* Selected text *
Monday, December 3, 2007

Window on Eurasia: The Russian State Again Wins Out Over the Russian People

Paul Goble

Vienna, December 3 – Despite the efforts of many Russians and their friends over the last 15 years, the Russian state -- s just-completed Duma campaign and its outcome show -- has once again won out against the Russian people, a victory that precludes progress toward democracy and freedom in which many had placed so many hopes.
The reasons for that, as an analysis posted online on Friday suggests, have their roots in the deepest recesses of Russia’s history, roots that Moscow commentator Sergei Pereselegin argues make such continuing victories by the state likely but that suggest the only time that Russia can advance is when state and society are in more equal balance.
On a day when much of the Moscow media is devoted to the victory of Vladimir Putin and United Russia, Perselegin’s perspective provides a context for assessing both what has just taken place and the chance Russia has missed by following Putin’s lead (http://www.russ.ru/layout/set/print//politics/docs/vybory_07_vozvrascenie_imperii).

* Dataset section *

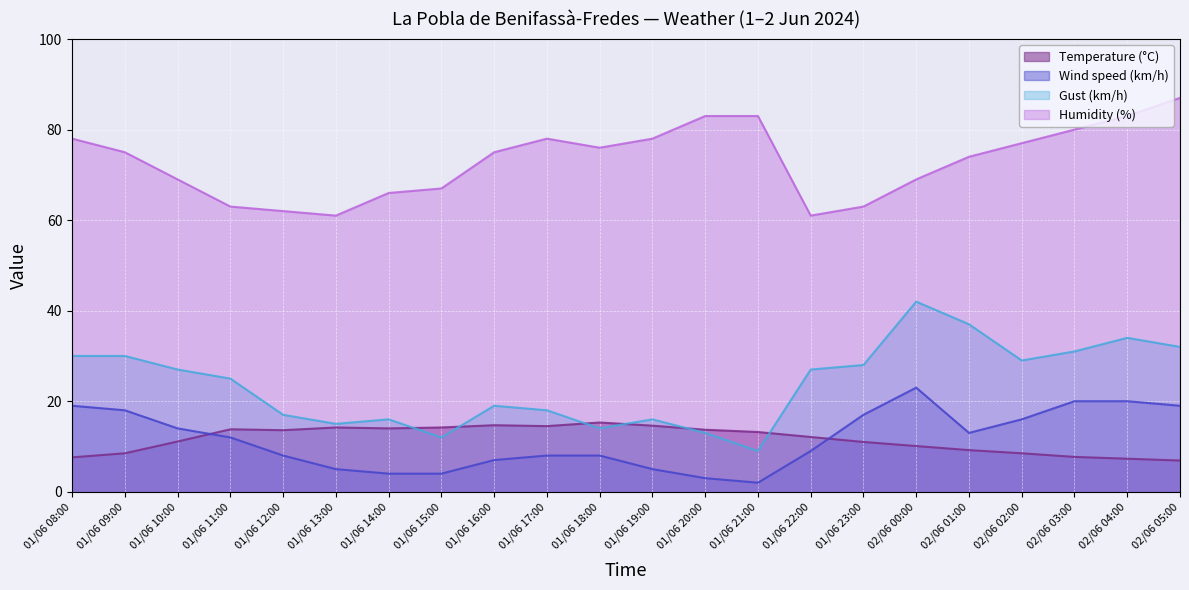

Which category has the highest value in the Humidity (%) series?

02/06 05:00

* Problem statement *
Print the stretch of the Duma campaign piece from "Vienna, December 3" through "so many hopes.", word for word. Work only from the Duma campaign piece for this.

* Exercise output *
Vienna, December 3 – Despite the efforts of many Russians and their friends over the last 15 years, the Russian state -- s just-completed Duma campaign and its outcome show -- has once again won out against the Russian people, a victory that precludes progress toward democracy and freedom in which many had placed so many hopes.